その部屋はアズウの部屋のように様々な道具が置かれていた。ガラスの細い管からチューブが伸び、赤い液体の入ったフラスコに続いていると思えば、別なところで青い色の液体が煮詰められていた。皆一様に黒いマントを着ていた。見えるだけでも五人。年老いた男たちが互いに何かを話し合っている。

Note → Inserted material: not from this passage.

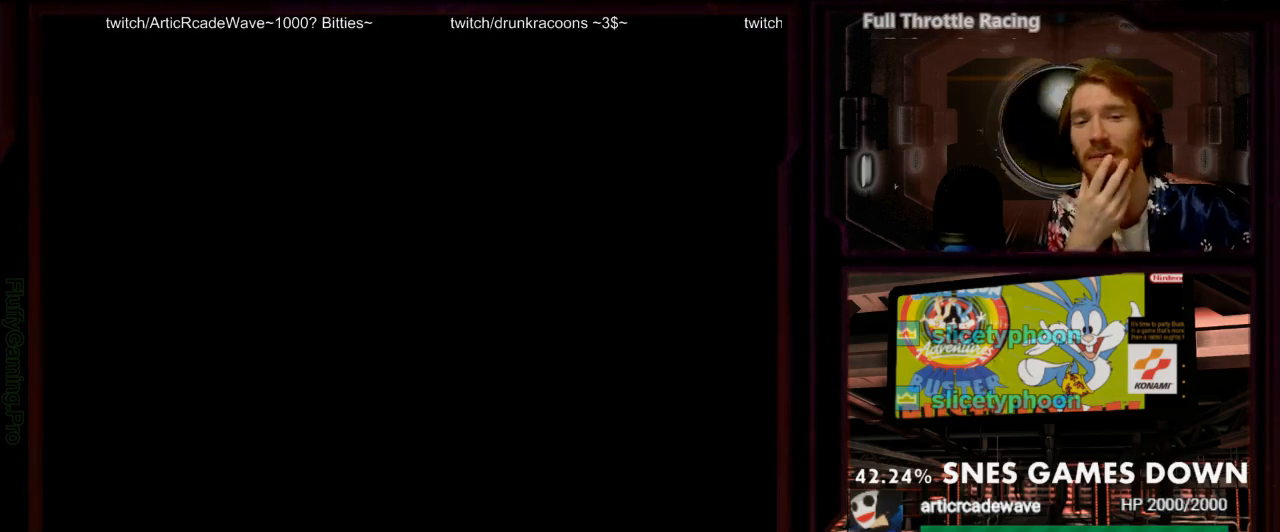
{"dt_ms": 500, "buttons": [], "events": []}
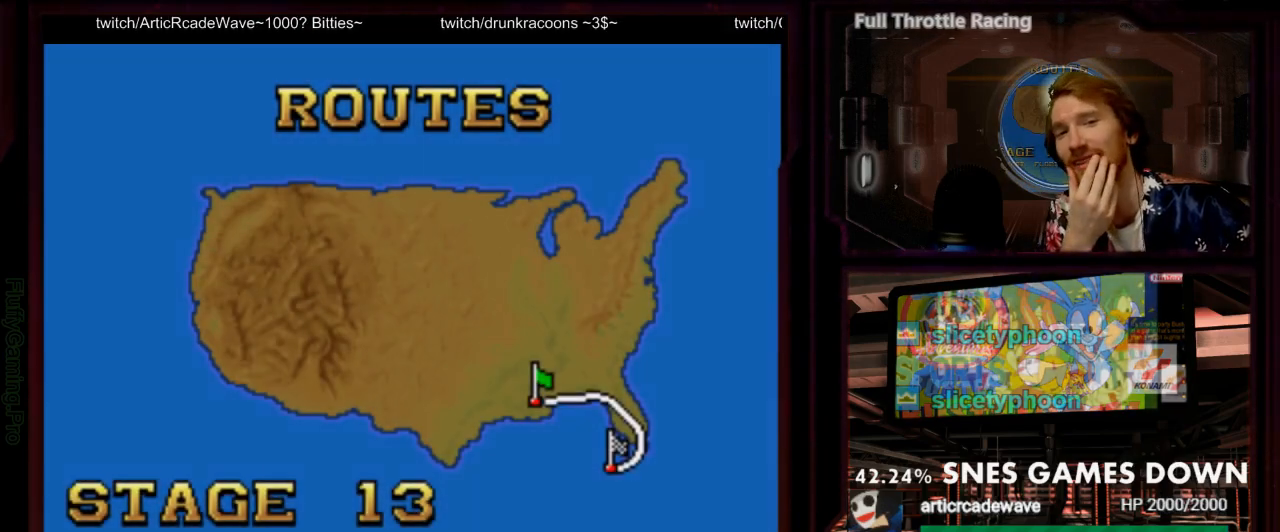
{"dt_ms": 500, "buttons": [], "events": [[267, "X", "down"], [267, "Y", "down"], [333, "X", "up"], [333, "Y", "up"], [367, "A", "down"], [467, "A", "up"]]}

その一人が赤いスルクコーネのような石を持っていた。皆それに感動しているようだった。男たちはそれを誰が初めに使用するか話し合っていた。そして、完成したことはケルンには黙っているようにと話し合っていた。
「それではケルンが怒る」
と一人が言った。
「だったらまだ完成に時間が掛かると言えばいい」
と一人が言った。
「ついでだから、もう少し血が必要だと言って持って来させればいい」
と、別の一人が言い、
「持って来させて帰ったらこの場を引き払おう」
と、もう一人が言った。
「あいつは体のいい道具だった。ただそれだけさ」
と、最後の一人が笑っていた。
それらのことを淡々とシエラは話して聞かせた。
どうやらケルンはシエラを独占して主導権を握ったつもりでいたようだが、都合よく使われていただけだと言うことがシエラにも分った。
どこまでも憐れな人間だとシエラは思った。思うだけで同情はしなかった。自業自得だ。
だが、その事実をケルンは受け入れ切れなかった。
「あの老いぼれども、人を利用するだけしておいて、用がなくなれば捨てるつもりか!
一体誰のお陰で石を作れたと思っているんだ。覚えていろ……。俺を騙したらどうなるか、その身に叩き込んでやる」
そう言うと、占いの続きを聞きもせず、踵を返して出て行った。
シエラには視えていた。ケルンが男たちのところへ行って、男たちがケルンを騙そうとして失敗し、結果、全員が命を絶たれることを。
だが、それをあえて教えてやるつもりはシエラにはなかった。罪もない誰かが命を奪われるのならまだしも、今回の件に関わる人間が自業自得の上で共倒れするのだ。救う価値があるとは思わなかった。今まで様々な人に罵られて来た。人殺しと叫ばれた。だが、今回ほど確信犯的に何も言うまいと思ったことはなかった。
この件に関する全員がこの世を去ったなら、自分はその後、どうするのだろう?
ただ漠然と思い、その日はそのまま眠りに付いた。